* About this exercise
Under this line is some data; print exactly the lines from the one containing "part: (772, 413) -> (580, 200), moved" through its last line, without pictures.

* Data to use

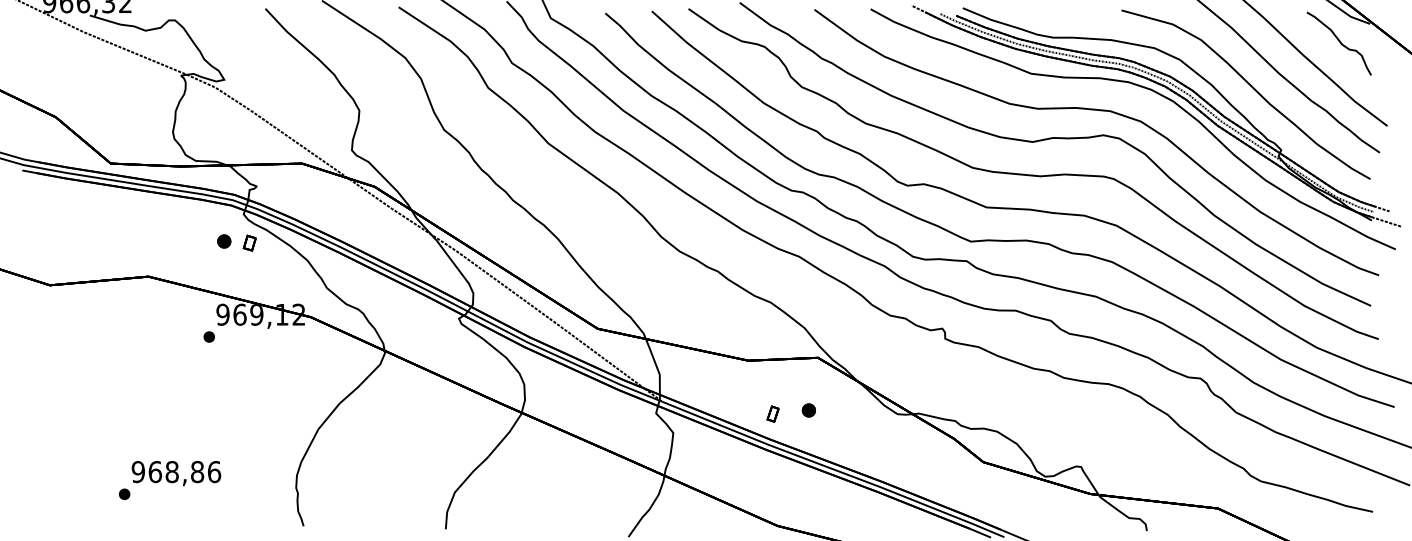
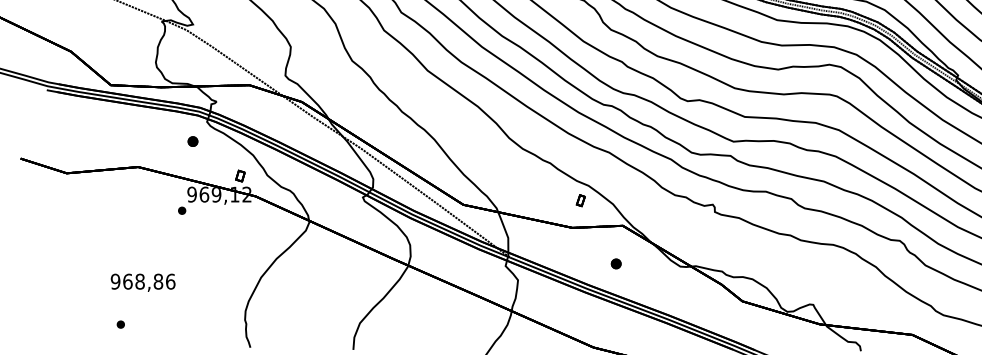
part: (249, 242) -> (240, 175), moved
part: (772, 413) -> (580, 200), moved
text: (176, 473) -> (143, 282), moved

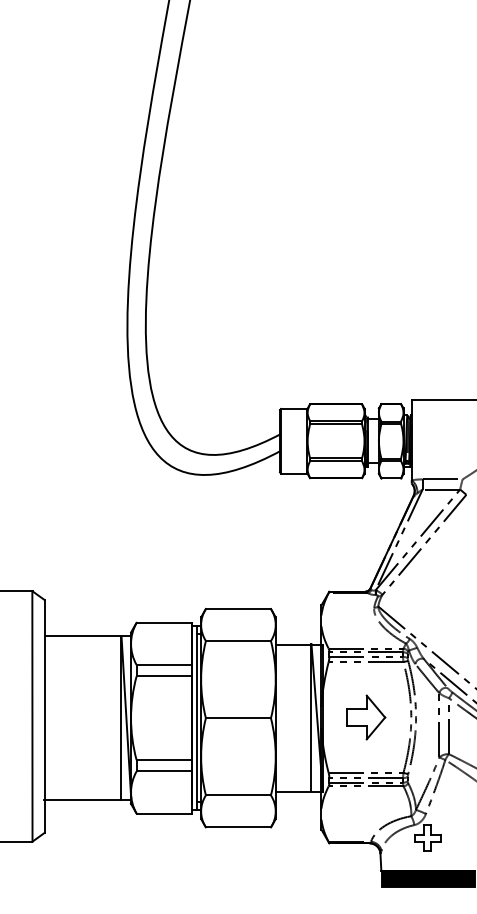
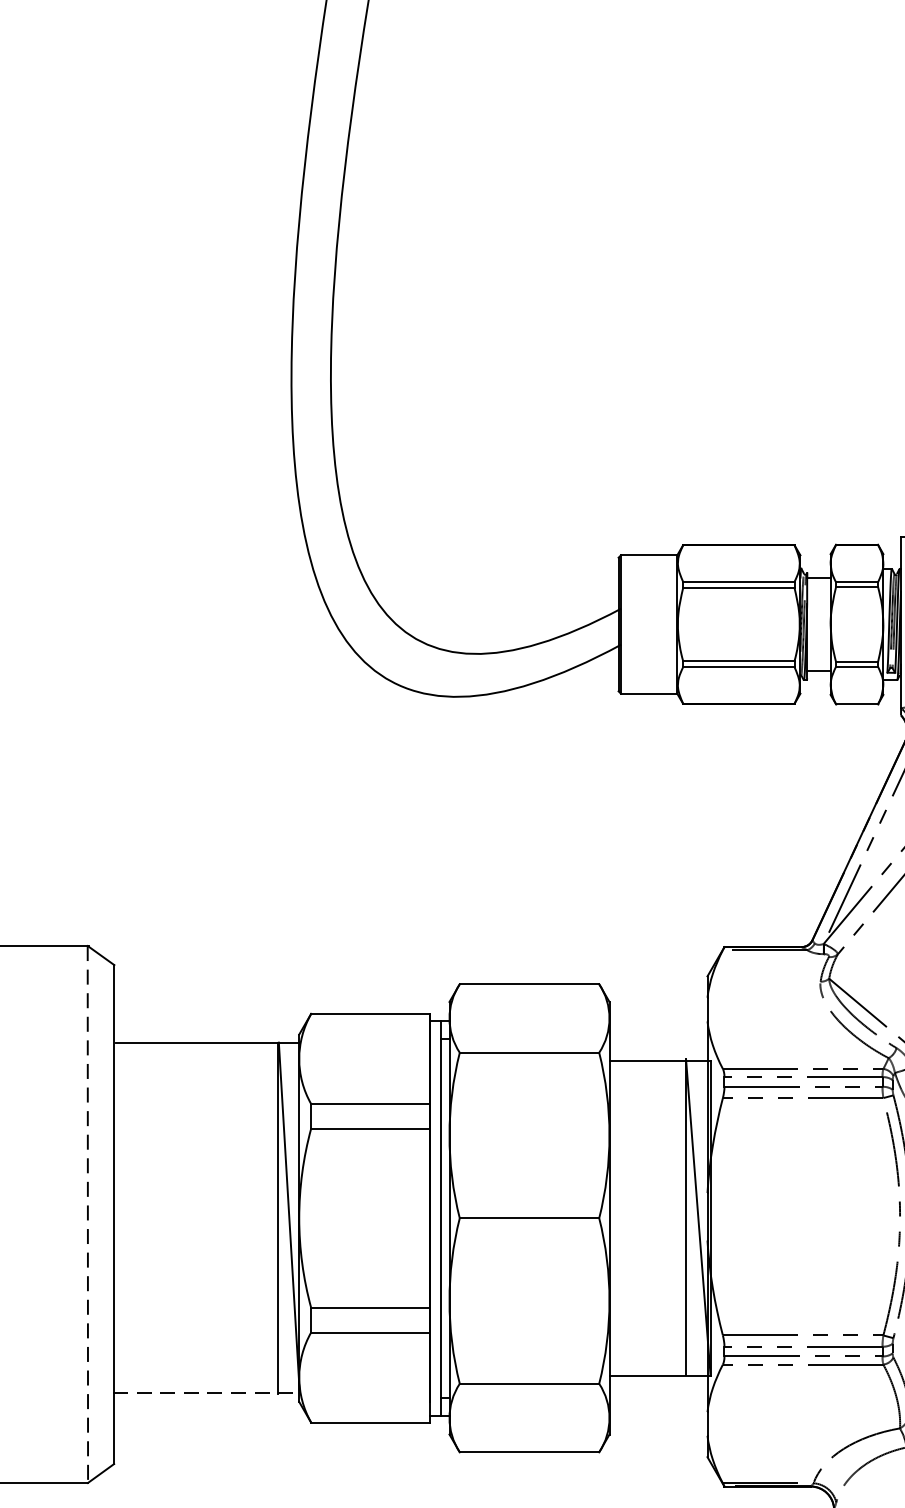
line: (32, 716) -> (88, 1214), solid -> dashed
part: (366, 717) -> (804, 1216), removed
line: (86, 799) -> (203, 1392), solid -> dashed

* Response to the task
part: (772, 413) -> (580, 200), moved
text: (176, 473) -> (143, 282), moved

line: (32, 716) -> (88, 1214), solid -> dashed
part: (366, 717) -> (804, 1216), removed
line: (86, 799) -> (203, 1392), solid -> dashed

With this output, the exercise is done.